DATA ENTRIES start

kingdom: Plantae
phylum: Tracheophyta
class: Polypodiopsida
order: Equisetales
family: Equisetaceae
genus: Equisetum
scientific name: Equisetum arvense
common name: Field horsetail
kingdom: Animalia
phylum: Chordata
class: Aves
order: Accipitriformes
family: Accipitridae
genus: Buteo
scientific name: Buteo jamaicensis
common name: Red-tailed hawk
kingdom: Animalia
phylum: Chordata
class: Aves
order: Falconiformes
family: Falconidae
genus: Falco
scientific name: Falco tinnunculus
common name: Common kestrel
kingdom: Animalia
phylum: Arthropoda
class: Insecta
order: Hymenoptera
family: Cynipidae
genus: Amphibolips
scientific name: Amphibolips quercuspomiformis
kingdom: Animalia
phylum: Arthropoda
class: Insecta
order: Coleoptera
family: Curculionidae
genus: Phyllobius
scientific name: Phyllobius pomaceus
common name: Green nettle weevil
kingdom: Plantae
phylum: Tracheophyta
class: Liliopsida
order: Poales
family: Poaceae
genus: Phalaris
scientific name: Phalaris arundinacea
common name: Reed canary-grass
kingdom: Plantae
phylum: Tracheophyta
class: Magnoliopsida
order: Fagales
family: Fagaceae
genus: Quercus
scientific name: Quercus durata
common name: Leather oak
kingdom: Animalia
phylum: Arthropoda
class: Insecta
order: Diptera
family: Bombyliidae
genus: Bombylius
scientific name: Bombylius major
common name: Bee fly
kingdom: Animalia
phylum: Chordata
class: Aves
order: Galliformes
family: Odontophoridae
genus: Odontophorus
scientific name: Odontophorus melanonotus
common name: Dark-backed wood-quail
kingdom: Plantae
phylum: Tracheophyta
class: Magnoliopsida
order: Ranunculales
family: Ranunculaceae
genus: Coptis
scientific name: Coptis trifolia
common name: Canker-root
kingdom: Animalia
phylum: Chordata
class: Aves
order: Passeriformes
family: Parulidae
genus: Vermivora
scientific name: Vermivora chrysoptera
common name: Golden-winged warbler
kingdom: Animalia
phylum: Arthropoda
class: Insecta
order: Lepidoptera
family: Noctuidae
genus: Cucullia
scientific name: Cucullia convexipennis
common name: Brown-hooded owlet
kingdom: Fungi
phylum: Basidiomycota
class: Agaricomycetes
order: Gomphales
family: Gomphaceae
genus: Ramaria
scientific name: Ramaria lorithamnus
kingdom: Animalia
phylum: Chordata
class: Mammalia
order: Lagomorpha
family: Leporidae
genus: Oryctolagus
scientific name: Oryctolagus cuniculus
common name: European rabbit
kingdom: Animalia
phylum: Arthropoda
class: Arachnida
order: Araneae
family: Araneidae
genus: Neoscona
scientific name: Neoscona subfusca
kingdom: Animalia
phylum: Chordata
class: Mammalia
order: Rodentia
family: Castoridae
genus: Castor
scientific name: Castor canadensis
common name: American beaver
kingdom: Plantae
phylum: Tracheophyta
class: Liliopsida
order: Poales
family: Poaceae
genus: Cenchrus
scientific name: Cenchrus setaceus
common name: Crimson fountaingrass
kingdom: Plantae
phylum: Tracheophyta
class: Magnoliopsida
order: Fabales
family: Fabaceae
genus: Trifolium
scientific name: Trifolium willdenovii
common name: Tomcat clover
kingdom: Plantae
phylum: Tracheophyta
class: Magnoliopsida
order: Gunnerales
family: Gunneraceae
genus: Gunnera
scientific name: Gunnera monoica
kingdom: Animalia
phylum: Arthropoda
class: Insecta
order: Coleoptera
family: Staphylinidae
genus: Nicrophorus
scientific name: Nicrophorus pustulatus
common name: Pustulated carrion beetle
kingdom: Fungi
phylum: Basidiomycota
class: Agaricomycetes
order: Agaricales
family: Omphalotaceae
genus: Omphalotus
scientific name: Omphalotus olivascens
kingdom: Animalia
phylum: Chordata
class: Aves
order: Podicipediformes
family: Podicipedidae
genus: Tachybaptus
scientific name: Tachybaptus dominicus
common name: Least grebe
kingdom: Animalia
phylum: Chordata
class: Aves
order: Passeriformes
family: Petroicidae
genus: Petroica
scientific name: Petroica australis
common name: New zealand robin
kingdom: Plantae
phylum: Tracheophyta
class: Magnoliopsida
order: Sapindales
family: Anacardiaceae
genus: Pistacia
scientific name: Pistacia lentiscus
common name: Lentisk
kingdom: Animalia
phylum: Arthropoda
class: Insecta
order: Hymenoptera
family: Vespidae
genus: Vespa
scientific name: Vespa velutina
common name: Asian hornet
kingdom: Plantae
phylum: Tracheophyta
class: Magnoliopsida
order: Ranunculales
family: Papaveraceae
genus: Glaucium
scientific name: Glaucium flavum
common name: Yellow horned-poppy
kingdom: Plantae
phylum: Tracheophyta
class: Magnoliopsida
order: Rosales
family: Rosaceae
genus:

DATA ENTRIES end

> _WORK REQUIRED_: Return the lines of the rows above, from the first line through the line that contains "common name: Brown-hooded owlet", both included, with every character unchanged.

> _SOLUTION BELOW_:
kingdom: Plantae
phylum: Tracheophyta
class: Polypodiopsida
order: Equisetales
family: Equisetaceae
genus: Equisetum
scientific name: Equisetum arvense
common name: Field horsetail
kingdom: Animalia
phylum: Chordata
class: Aves
order: Accipitriformes
family: Accipitridae
genus: Buteo
scientific name: Buteo jamaicensis
common name: Red-tailed hawk
kingdom: Animalia
phylum: Chordata
class: Aves
order: Falconiformes
family: Falconidae
genus: Falco
scientific name: Falco tinnunculus
common name: Common kestrel
kingdom: Animalia
phylum: Arthropoda
class: Insecta
order: Hymenoptera
family: Cynipidae
genus: Amphibolips
scientific name: Amphibolips quercuspomiformis
kingdom: Animalia
phylum: Arthropoda
class: Insecta
order: Coleoptera
family: Curculionidae
genus: Phyllobius
scientific name: Phyllobius pomaceus
common name: Green nettle weevil
kingdom: Plantae
phylum: Tracheophyta
class: Liliopsida
order: Poales
family: Poaceae
genus: Phalaris
scientific name: Phalaris arundinacea
common name: Reed canary-grass
kingdom: Plantae
phylum: Tracheophyta
class: Magnoliopsida
order: Fagales
family: Fagaceae
genus: Quercus
scientific name: Quercus durata
common name: Leather oak
kingdom: Animalia
phylum: Arthropoda
class: Insecta
order: Diptera
family: Bombyliidae
genus: Bombylius
scientific name: Bombylius major
common name: Bee fly
kingdom: Animalia
phylum: Chordata
class: Aves
order: Galliformes
family: Odontophoridae
genus: Odontophorus
scientific name: Odontophorus melanonotus
common name: Dark-backed wood-quail
kingdom: Plantae
phylum: Tracheophyta
class: Magnoliopsida
order: Ranunculales
family: Ranunculaceae
genus: Coptis
scientific name: Coptis trifolia
common name: Canker-root
kingdom: Animalia
phylum: Chordata
class: Aves
order: Passeriformes
family: Parulidae
genus: Vermivora
scientific name: Vermivora chrysoptera
common name: Golden-winged warbler
kingdom: Animalia
phylum: Arthropoda
class: Insecta
order: Lepidoptera
family: Noctuidae
genus: Cucullia
scientific name: Cucullia convexipennis
common name: Brown-hooded owlet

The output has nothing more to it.